I'll be going in my old M3, If anyone is going, it'll be good to see you and have a chat.


----------



## PETER @ ECLIPSE (Apr 19, 2006)

was going , but got work , weathers ok so have a good day


----------



## Corsasxi_Dan (May 13, 2011)

Might pop down and have a look as its only 10 mins away from me


----------



## Denzle (May 4, 2011)

Might just nip over for an hour, it's only half a mile from the house. Does anybody know if there's a detailing stall at these types of events? Cheers.


----------



## Old-scool- m3 (Nov 29, 2010)

Denzle said:


> Might just nip over for an hour, it's only half a mile from the house. Does anybody know if there's a detailing stall at these types of events? Cheers.

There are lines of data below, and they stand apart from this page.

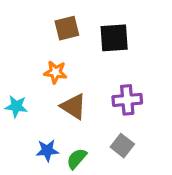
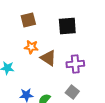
brown square: (67, 28) -> (28, 20), moved
brown triangle: (73, 106) -> (48, 58), moved

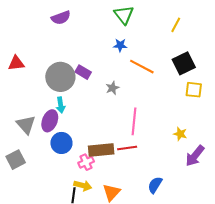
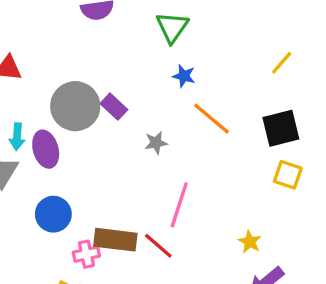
green triangle: (124, 15) -> (172, 27), moved
cyan arrow: (61, 105) -> (17, 137), moved
purple ellipse: (50, 121) -> (46, 149), moved, turned -50
red line: (127, 148) -> (158, 246), turned 36

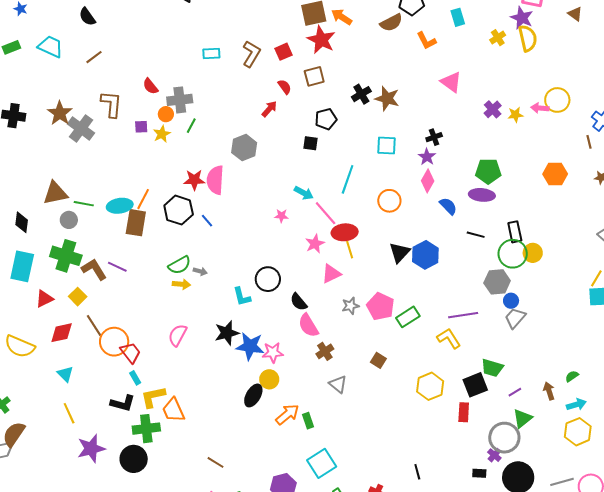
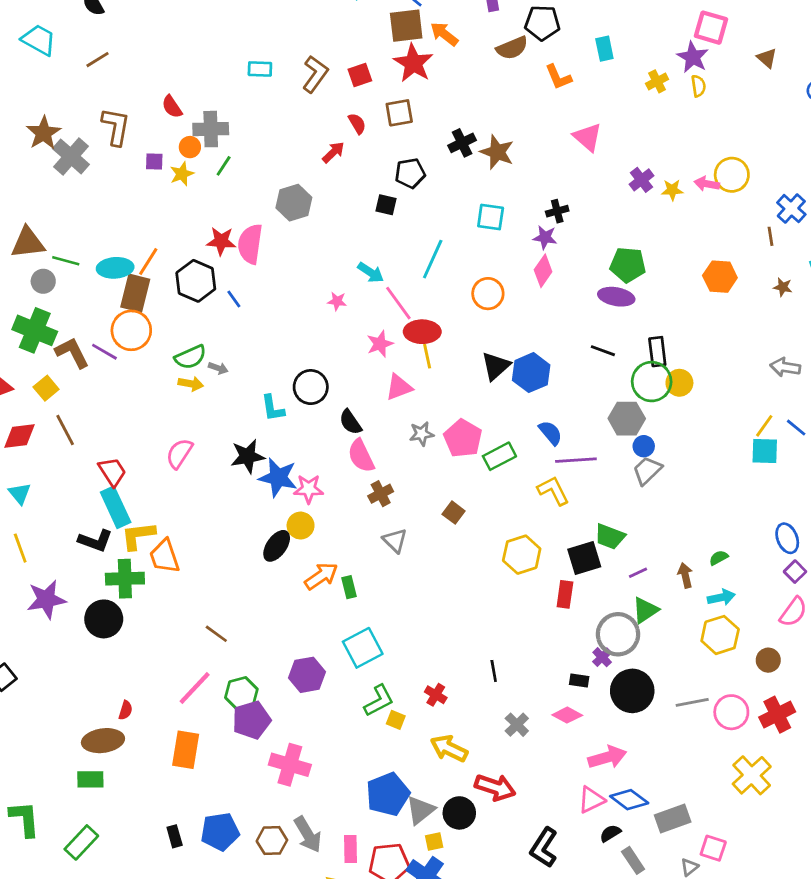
yellow semicircle: (528, 38) -> (698, 86), size x0.6
purple star: (427, 157) -> (545, 237), turned -30
blue semicircle: (448, 206) -> (550, 433), moved
orange circle: (114, 342) -> (131, 330), moved
cyan rectangle: (135, 378) -> (116, 507), size x2.0

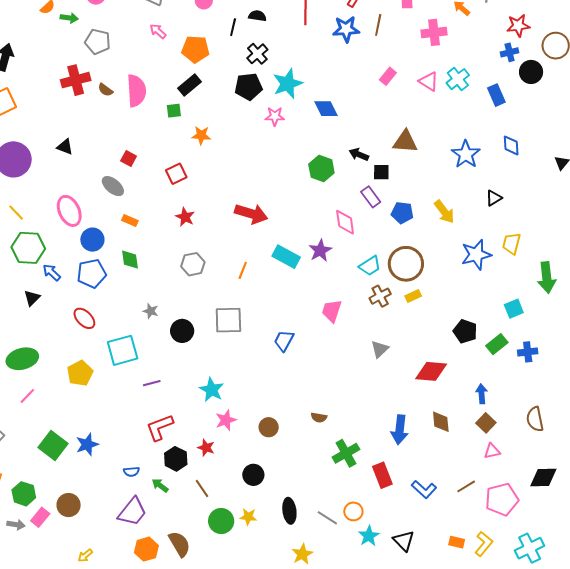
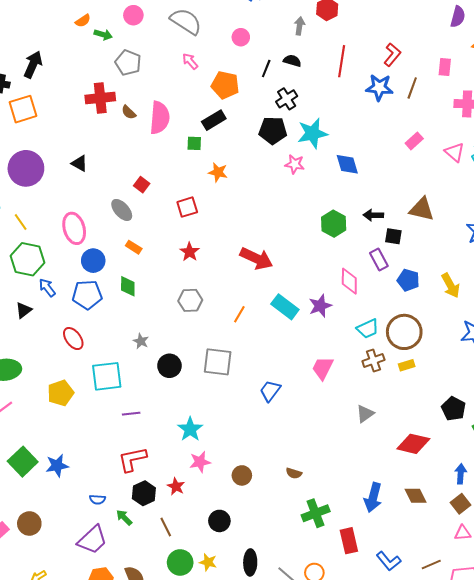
black arrow: (359, 154) -> (373, 215), turned -30
brown diamond: (441, 422) -> (416, 496), turned -30

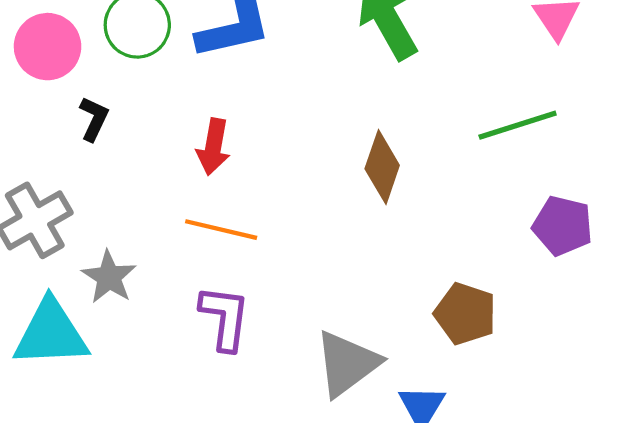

I wouldn't have thought that there would be a detailing store/trader there.

I'll put it to the show organisers to see if they could maybe get a trader there to sell detaling products.


----------



## Old-scool- m3 (Nov 29, 2010)

Old-scool- m3 said:


> I wouldn't have thought that there would be a detailing store/trader there.
> 
> I'll put it to the show organisers to see if they could maybe get a trader there to sell detaling products.


I've just heared that the Auto Smart van there selling products if anyone is interested.


----------



## Denzle (May 4, 2011)

Cheers Mate. Could'nt make the show due to call out in work. But thanks for your help with my question.


----------



## TANNERS (Jul 15, 2007)

ANYONE TAKE ANY PICS /??????:thumb:


----------



## Sapphire (Oct 6, 2011)

I went down in the morning, Not a bad show as usual. My old man went down down in the afternoon, Said he saw a stunning E30 down there, Guess that's yours then?


----------



## Huw (Feb 16, 2007)

TANNERS said:


> ANYONE TAKE ANY PICS /??????:thumb:












Turns out this Lotus lives about 500 yards from me, has done for six years and I have never seen it. There was also a heavily modified Lotus Esprit Sport 350 which is being developed to hit 200mph. Something to do with challenging Jeremy Clarkson. The guy has so far spent £15k on the gearboxes.



















These were taken at last years but were there again this year.


----------



## Old-scool- m3 (Nov 29, 2010)

Here are a few pics fron the show, all of the cars taken were my sons choice and he wanted to me with them.


----------



## sean20 (Jan 17, 2011)

wish i knew about the show


----------



## Corsasxi_Dan (May 13, 2011)

Looks good, couldnt make it this year


----------